Down to the last line, repeat the entries exactly and drop any image.

━━ Material for this task

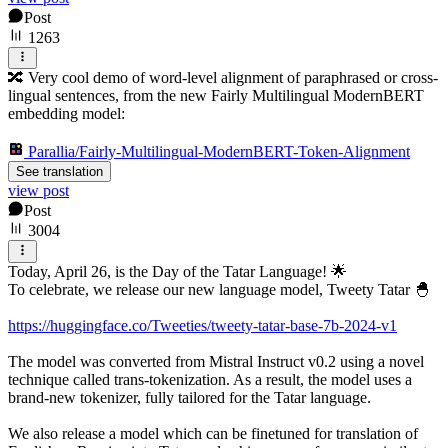
Post
1263
🔀 Very cool demo of word-level alignment of paraphrased or cross-
lingual sentences, from the new Fairly Multilingual ModernBERT
embedding model:
Parallia/Fairly-Multilingual-ModernBERT-Token-Alignment
See translation
view post
Post
3004
Today, April 26, is the Day of the Tatar Language! 🌟
To celebrate, we release our new language model, Tweety Tatar 🐣
https://huggingface.co/Tweeties/tweety-tatar-base-7b-2024-v1
The model was converted from Mistral Instruct v0.2 using a novel
technique called trans-tokenization. As a result, the model uses a
brand-new tokenizer, fully tailored for the Tatar language.
We also release a model which can be finetuned for translation of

━━━━

_Answer_
Post
1263
🔀 Very cool demo of word-level alignment of paraphrased or cross-
lingual sentences, from the new Fairly Multilingual ModernBERT
embedding model:
Parallia/Fairly-Multilingual-ModernBERT-Token-Alignment
See translation
view post
Post
3004
Today, April 26, is the Day of the Tatar Language! 🌟
To celebrate, we release our new language model, Tweety Tatar 🐣
https://huggingface.co/Tweeties/tweety-tatar-base-7b-2024-v1
The model was converted from Mistral Instruct v0.2 using a novel
technique called trans-tokenization. As a result, the model uses a
brand-new tokenizer, fully tailored for the Tatar language.
We also release a model which can be finetuned for translation of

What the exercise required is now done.